## Exercise directions
Retype precisely the section of the data that starts at the line containing "text_box [555, 857, 821, 984]" and runs to its final line, ends included.

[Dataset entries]
————

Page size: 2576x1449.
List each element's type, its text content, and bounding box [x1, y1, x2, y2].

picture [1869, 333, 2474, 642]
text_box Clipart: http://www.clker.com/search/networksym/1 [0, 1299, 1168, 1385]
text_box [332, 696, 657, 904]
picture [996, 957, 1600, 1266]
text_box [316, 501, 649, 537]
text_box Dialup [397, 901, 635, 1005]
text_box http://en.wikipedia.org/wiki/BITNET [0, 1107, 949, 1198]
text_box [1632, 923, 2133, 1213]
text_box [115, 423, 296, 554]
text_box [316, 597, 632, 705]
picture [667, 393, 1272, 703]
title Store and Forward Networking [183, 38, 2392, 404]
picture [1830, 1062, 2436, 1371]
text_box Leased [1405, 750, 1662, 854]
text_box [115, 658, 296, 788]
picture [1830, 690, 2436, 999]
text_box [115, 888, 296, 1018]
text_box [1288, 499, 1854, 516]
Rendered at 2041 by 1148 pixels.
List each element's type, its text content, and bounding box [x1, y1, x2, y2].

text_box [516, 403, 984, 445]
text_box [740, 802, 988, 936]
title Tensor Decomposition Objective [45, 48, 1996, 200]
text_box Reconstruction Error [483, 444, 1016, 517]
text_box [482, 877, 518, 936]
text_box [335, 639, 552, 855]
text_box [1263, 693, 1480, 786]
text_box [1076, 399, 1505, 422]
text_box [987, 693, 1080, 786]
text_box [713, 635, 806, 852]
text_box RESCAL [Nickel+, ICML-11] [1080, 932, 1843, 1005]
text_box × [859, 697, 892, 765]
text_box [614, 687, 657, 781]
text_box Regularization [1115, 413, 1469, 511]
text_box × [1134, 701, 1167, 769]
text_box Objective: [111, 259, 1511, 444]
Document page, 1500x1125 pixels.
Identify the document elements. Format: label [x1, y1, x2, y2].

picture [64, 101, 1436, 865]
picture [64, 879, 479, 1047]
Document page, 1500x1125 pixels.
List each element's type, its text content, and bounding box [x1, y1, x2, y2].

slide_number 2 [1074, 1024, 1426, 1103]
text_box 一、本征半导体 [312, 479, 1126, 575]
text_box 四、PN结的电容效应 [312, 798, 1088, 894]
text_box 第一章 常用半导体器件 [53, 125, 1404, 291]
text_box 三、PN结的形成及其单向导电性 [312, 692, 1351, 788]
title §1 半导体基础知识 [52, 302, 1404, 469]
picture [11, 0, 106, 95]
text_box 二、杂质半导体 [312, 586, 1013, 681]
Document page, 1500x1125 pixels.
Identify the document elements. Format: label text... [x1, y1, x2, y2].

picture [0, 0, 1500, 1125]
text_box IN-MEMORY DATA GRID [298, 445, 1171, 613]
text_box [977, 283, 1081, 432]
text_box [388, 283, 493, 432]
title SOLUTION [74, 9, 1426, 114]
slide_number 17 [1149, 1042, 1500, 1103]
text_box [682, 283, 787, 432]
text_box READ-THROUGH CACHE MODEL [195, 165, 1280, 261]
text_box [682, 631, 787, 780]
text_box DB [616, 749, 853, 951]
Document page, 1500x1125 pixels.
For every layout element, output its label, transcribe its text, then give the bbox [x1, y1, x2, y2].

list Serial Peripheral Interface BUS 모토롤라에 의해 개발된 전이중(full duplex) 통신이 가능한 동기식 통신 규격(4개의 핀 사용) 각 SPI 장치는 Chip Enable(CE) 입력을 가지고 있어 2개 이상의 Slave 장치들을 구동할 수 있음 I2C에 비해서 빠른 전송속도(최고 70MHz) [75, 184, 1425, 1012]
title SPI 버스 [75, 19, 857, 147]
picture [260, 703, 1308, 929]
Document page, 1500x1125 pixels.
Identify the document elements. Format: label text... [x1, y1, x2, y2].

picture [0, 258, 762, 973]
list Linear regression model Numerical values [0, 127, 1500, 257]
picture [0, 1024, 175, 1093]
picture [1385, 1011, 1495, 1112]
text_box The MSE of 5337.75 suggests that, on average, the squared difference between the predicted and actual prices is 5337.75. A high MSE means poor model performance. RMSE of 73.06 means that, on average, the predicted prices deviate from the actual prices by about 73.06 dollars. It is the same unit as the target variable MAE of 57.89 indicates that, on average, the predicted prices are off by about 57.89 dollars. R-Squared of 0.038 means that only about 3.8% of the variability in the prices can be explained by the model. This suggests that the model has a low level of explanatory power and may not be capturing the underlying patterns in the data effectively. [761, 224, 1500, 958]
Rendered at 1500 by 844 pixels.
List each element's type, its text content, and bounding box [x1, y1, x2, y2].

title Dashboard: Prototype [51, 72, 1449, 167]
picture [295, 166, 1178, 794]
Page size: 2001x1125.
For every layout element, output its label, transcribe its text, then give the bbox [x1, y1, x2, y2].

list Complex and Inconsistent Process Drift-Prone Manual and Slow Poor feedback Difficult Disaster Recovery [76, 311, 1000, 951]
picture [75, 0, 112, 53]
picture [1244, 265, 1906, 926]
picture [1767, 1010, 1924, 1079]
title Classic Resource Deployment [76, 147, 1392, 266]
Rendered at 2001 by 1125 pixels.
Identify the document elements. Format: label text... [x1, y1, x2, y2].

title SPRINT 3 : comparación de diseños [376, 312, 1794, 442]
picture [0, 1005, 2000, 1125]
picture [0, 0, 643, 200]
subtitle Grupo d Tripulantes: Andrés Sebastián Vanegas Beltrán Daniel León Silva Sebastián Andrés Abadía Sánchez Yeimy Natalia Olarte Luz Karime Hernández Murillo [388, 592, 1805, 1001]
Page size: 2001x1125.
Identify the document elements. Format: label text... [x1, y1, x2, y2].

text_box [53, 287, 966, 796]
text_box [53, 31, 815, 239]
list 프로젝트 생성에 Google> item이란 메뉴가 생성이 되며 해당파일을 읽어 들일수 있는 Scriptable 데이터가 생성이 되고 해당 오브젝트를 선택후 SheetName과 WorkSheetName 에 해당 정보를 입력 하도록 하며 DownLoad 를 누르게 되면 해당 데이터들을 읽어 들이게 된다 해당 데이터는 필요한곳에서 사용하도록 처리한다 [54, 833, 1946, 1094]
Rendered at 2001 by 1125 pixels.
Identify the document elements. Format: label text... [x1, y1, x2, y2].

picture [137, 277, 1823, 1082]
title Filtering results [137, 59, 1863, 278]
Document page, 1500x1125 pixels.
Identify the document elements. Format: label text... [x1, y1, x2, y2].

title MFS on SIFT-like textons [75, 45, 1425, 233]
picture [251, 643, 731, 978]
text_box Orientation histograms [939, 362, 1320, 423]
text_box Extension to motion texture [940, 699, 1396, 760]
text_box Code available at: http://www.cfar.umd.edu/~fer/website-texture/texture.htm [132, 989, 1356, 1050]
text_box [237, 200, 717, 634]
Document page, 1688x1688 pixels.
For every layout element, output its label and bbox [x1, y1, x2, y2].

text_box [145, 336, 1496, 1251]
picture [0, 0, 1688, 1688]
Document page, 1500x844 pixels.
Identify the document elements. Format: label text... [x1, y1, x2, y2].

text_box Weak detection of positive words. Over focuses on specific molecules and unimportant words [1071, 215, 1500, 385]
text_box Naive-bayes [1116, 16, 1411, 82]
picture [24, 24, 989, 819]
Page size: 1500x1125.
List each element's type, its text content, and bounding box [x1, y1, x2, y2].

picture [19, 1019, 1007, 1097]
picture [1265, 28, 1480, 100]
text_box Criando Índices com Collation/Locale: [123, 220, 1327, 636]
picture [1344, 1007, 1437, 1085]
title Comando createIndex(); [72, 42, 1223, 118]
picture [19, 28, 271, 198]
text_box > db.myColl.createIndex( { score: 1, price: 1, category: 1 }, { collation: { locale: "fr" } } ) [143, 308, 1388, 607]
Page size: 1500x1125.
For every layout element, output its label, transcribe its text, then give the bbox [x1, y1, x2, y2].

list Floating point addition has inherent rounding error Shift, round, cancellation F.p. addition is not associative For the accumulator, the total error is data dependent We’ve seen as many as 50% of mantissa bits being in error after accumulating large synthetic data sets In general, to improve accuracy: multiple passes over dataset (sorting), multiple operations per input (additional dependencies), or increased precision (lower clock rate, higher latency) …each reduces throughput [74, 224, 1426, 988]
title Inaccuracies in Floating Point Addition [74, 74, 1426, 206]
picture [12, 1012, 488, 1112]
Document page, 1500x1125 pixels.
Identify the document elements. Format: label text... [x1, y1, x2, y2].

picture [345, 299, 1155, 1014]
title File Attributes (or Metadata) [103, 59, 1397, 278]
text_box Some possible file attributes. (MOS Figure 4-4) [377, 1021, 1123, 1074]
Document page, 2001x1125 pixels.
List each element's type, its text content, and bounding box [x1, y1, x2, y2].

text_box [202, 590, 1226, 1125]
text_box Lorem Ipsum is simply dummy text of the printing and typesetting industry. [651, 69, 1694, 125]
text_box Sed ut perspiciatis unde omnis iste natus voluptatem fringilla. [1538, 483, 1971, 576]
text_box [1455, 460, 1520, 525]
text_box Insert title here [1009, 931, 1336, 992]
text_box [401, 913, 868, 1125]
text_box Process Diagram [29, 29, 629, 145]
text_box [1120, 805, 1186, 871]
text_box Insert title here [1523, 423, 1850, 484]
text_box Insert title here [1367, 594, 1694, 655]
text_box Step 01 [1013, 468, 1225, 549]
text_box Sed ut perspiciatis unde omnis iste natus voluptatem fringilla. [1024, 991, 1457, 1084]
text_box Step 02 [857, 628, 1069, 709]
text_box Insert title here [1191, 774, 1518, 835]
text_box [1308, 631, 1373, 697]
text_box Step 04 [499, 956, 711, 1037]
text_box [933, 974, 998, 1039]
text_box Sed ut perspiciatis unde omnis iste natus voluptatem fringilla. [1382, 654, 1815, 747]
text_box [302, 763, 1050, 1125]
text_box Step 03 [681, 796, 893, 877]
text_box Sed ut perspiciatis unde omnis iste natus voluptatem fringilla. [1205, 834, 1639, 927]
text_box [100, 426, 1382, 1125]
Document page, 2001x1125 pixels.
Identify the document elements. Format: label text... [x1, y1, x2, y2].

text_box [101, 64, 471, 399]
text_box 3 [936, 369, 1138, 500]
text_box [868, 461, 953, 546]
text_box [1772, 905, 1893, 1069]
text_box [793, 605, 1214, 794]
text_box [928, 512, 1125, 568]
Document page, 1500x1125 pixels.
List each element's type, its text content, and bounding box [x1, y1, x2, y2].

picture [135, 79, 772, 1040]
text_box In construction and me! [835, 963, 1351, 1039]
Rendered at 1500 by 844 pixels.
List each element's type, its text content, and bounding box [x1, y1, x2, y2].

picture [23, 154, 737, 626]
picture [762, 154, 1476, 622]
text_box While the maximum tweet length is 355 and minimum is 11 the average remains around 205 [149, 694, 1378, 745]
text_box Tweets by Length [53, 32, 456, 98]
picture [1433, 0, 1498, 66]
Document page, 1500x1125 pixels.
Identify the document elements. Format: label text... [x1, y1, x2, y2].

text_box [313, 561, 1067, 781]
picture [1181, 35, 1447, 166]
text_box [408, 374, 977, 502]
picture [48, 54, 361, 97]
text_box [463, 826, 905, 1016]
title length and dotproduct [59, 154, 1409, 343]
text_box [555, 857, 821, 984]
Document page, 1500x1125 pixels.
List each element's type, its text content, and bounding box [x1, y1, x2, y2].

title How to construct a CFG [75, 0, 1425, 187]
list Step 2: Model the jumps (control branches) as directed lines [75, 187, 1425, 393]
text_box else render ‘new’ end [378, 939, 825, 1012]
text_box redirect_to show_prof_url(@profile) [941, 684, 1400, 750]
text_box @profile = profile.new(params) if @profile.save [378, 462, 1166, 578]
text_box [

————

## Worked solution
text_box [555, 857, 821, 984]
Document page, 1500x1125 pixels.
List each element's type, its text content, and bounding box [x1, y1, x2, y2].

title How to construct a CFG [75, 0, 1425, 187]
list Step 2: Model the jumps (control branches) as directed lines [75, 187, 1425, 393]
text_box else render ‘new’ end [378, 939, 825, 1012]
text_box redirect_to show_prof_url(@profile) [941, 684, 1400, 750]
text_box @profile = profile.new(params) if @profile.save [378, 462, 1166, 578]
text_box [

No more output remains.